SNPs are essential to genetic research. They allow scientists to look at the unique parts of the genome instead of the same-y parts when doing phenome analysis, disease determination, or drug resistance research. They help researchers (relatively) quickly determine the probabilities that certain mutations are associated with certain traits. It is not necessarily true that a given SNP result is *causing* a given trait, but rather that it is statistically associated with it.

Let’s go back to our BRCA1 gene mutation. Identifying this mutation isn’t as simple as looking at a single place in the genome and saying “there it is!” There are scores of SNPs that have been identified as associated with this mutation. BRAC1 is an incredibly stark example of how personal genetics can tell us more about our health. There are many other genes and conditions where the associations aren’t nearly as clear and the consequences far less certain.

SNPs are where you’ll find most of the data around personal genome research. That is why the data you download refers to SNPs and why genetics research talks about SNPs and why things like OpenSNP and SNPedia are such valuable resources for doing data-centered research.

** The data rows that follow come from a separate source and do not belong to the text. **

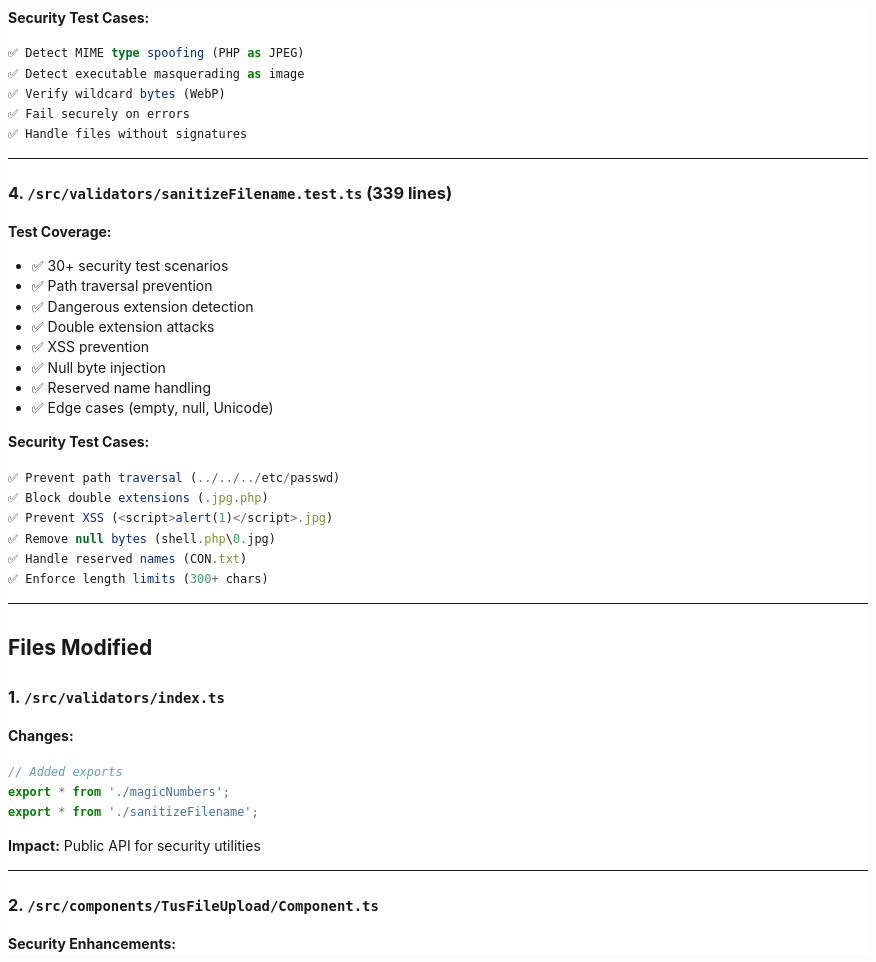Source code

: **Security Test Cases:**
```typescript
✅ Detect MIME type spoofing (PHP as JPEG)
✅ Detect executable masquerading as image
✅ Verify wildcard bytes (WebP)
✅ Fail securely on errors
✅ Handle files without signatures
```

---

### 4. `/src/validators/sanitizeFilename.test.ts` (339 lines)

**Test Coverage:**
- ✅ 30+ security test scenarios
- ✅ Path traversal prevention
- ✅ Dangerous extension detection
- ✅ Double extension attacks
- ✅ XSS prevention
- ✅ Null byte injection
- ✅ Reserved name handling
- ✅ Edge cases (empty, null, Unicode)

**Security Test Cases:**
```typescript
✅ Prevent path traversal (../../../etc/passwd)
✅ Block double extensions (.jpg.php)
✅ Prevent XSS (<script>alert(1)</script>.jpg)
✅ Remove null bytes (shell.php\0.jpg)
✅ Handle reserved names (CON.txt)
✅ Enforce length limits (300+ chars)
```

---

## Files Modified

### 1. `/src/validators/index.ts`

**Changes:**
```typescript
// Added exports
export * from './magicNumbers';
export * from './sanitizeFilename';
```

**Impact:** Public API for security utilities

---

### 2. `/src/components/TusFileUpload/Component.ts`

**Security Enhancements:**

And that is why a visualization of the 300 most researched SNPs is so interesting… because it tells us where in the genome researchers are looking for data.

Give Me More!

If you’re interested in more high-level information about genetics, there are two books that got me excited about genetic data in the first place. Interestingly, both of these authors started not as biologists but as physicists, which is where my initial love of science took hold.

The Human Genome by John Quackenbush

You will never look as awesome as John Quackenbush

This is a great, fast introduction to the human genome. It requires repeat readings because it is over-packed with information and terminology. I loved Quackenbush’s writing style & his structured intro to the field.

Language of God by Francis Collins

You will never be as awesome as Francis Collins

This might be a bit of a special interest book. Francis Collins is the director of the NIH and, godfather of the Human Genome Project, and part of the team that first identified the BRCA mutation as it relates to breast cancer. He’s also a committed Christian. As a Christian, I was fascinated to read Collins’ overview of how his faith and his genetics research intertwine. The book is part philosophy, part genetics introduction, part historical record of the race for the Human Genome Project. If you’re not a Christian, I still recommend it just for his fascinating and deeply personal portrayal of some of the most important moments in the history of genetics.

Data Resources

23AndMe API — If you’re interested in building apps against the 23AndMe data, they have an API that you can build for. I haven’t published anything using their API yet, if you sign in (it’s free) you can get a list of all the SNPs that 23AndMe encodes for.

OpenSNP — This is my hub for research. Tons of data free for download, including many actual 23AndMe data sets. This is where I got my data on how much research has been done for any given SNP. The OpenSNP ranking is based on entries in the SNPedia, papers published in PLoS and, annotations in the Personal Genome Project and papers on Mendeley. Plus you can download their full annotation dump at one go so you can see all the details that they base their rankings on. It’s amazing.

SNPedia — This is an open wiki for SNP associations. It has an enormous amount of information on specific SNPs, the different variations and their associations with phenotypes and medical conditions. It doesn’t have the raw data files available through OpenSNP, but it has far more detail on the associations of individual SNPs.

UCSC Genome Browser — I gave the UCSC genome browser a hard time earlier, but that’s because it was the first place I went and, if you’re not already a geneticist, it is going to be hard to get any helpful information out of it. However, it does some amazing things with cross-species comparative genomics and they host raw data downloads for the genomes of dozens of different species.